Par Karine Bechet-Golovko

Alors que le ton ne cesse de se durcir entre les instances européennes, quelles qu’elles soient, et la Russie, ce qui est finalement la reconnaissance de la montée en puissance de la Russie sur la scène internationale et d’une certaine divergence avec le monde global, la question de l’intérêt de la participation de la Russie au Conseil de l’Europe divise les élites russes de manière assez habituelle entre globalistes et étatistes autour de la stratégie à adopter : participer pour participer ou imposer sa vision stratégique.
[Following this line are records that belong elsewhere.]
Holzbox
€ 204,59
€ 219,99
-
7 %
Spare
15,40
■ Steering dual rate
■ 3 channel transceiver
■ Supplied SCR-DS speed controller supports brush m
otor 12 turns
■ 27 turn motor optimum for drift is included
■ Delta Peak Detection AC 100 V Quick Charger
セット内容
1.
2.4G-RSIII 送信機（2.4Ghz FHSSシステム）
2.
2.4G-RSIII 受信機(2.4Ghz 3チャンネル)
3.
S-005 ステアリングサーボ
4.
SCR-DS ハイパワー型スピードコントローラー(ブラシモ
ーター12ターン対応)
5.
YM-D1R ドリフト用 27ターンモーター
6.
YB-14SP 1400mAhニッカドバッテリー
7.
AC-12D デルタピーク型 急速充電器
Le représentant de la Russie au Conseil de l’Europe semble exaspéré par les papiers soulignant la possible sortie prochaine de la Russie de cette institution, ce qui lui « complique » le travail, alors qu selon lui, rien de tel n’est prévu. En effet, il voit une coopération possible dans des domaines Ô combien fondamentaux pour la stratégie globaliste de la Russie, comme l’IA, la biotechnologie ou l’écologie. Il aurait pu ajouter les migrants et les LGBT pour être complet, car il est certain que, sur ces questions, une coopération profonde et totale avec le monde global est attendue. Mais c’est … pour plus tard ?
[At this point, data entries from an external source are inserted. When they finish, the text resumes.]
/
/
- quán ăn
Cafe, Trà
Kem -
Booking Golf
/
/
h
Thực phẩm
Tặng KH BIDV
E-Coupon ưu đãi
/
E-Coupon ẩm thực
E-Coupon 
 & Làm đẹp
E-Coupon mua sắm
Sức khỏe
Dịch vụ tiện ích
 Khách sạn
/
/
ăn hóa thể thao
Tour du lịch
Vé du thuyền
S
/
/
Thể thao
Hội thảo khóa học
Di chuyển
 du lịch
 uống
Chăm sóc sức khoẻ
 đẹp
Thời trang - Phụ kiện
D’autres partagent cette vision globaliste à long terme. Alors que des pressions sans précédent sont exercées sur la Russie à propos de Navalny, pour faire plier le pays, que la CEDH viole les principes juridiques de séparation des pouvoirs et de souveraineté des Etats (voir notre texte), le Procureur général de la Fédération de Russie, très content de sa visite au Conseil de l’Europe et de sa rencontre avec le représentant des droits de l’homme, promet un renforcement de la coopération – dans le cadre du programme que cette institution tente de lancer en Russie auprès des Universités HELP. C’est très simple et l’appellation ne laisse placer aucun doute, des « spécialistes » vont expliquer aux pauvres universitaires russes, donc incompétents, lors de « training » ce que sont les principes juridiques européens. Avec la dégradation du niveau des décisions rendues par la CEDH en raison de sa politisation grandissante et de son idéologisation, ça promet en effet d’être intéressant … Une sorte de retour colonial des années 90, qui semble pleinement satisfaire le Procureur général.

Heureusement, l’on trouve aussi des personnes, qui ont une vision stratégique. C’est notamment le cas du président de la délégation russe au Conseil de l’Europe, Piotr Tolstoï, qui estime que la Russie ne doit pas rester à n’importe quel prix dans cette institution et qu’elle ne peut accepter une politique la rabaissant, notamment la mise en oeuvre de la procédure de sanction tripartite. Dans ce contexte particulièrement conflictuel, de diabolisation de la Russie, il est fondamental pour elle de déterminer ce qu’elle attend de cette institution et quels sont ses alliés. Surtout que la place de la Russie se renforçant sur la scène internationale, les relations ne vont pas s’améliorer. Il est vrai que si l’APCE s’est abaissée au point d’être l’otage consentant des représentations de la délégation ukrainienne, qu’elle en assume les conséquences.

L’on retrouve ici, comme ailleurs, cette ligne de partage en Russie entre les globalistes et les étatistes : peu importe les intérêts nationaux, si l’on peut collaborer, évidemment, dans les domaines sacrés de l’IA et de l’écologie vs. l’importance de déterminer une vision stratégique d’ensemble, car les intérêts locaux ne peuvent avoir de sens que s’ils ne remettent pas en cause l’intérêt général du pays.

Et la question de la participation de la Russie dans le Conseil de l’Europe se pose rationnellement à plusieurs titres :

  • La participation n’est pas un but en soi, il faut qu’elle permette de réaliser les intérêts nationaux, sinon elle perd son sens. Or, si la Russie se retrouve encore une fois privée de ses droits et sanctionnée, quel est l’intérêt d’une participation humiliante ? 
  • Ensuite, en dehors du Conseil de l’Europe, d’autres plateformes globalistes permettent de continuer le même discours, qu’il s’agisse par exemple de l’OSCE ou des nombreux organes de l’ONU. L’apport spécifique du Conseil de l’Europe est très limité.
  • Enfin, c’est un rapport de force à deux niveaux : les pays européens peuvent parfaitement collaborer de manière individuelle avec la Russie, qui par son départ remettrait fortement en cause l’intérêt de l’existence du Conseil de l’Europe. 

Mais cela est une décision stratégique, qui demande une pacification, au moins temporaire, de cet éternel combat idéologique interne à la Russie, avant entre occidentalistes et slavistes, maintenant entre globalistes et étatistes.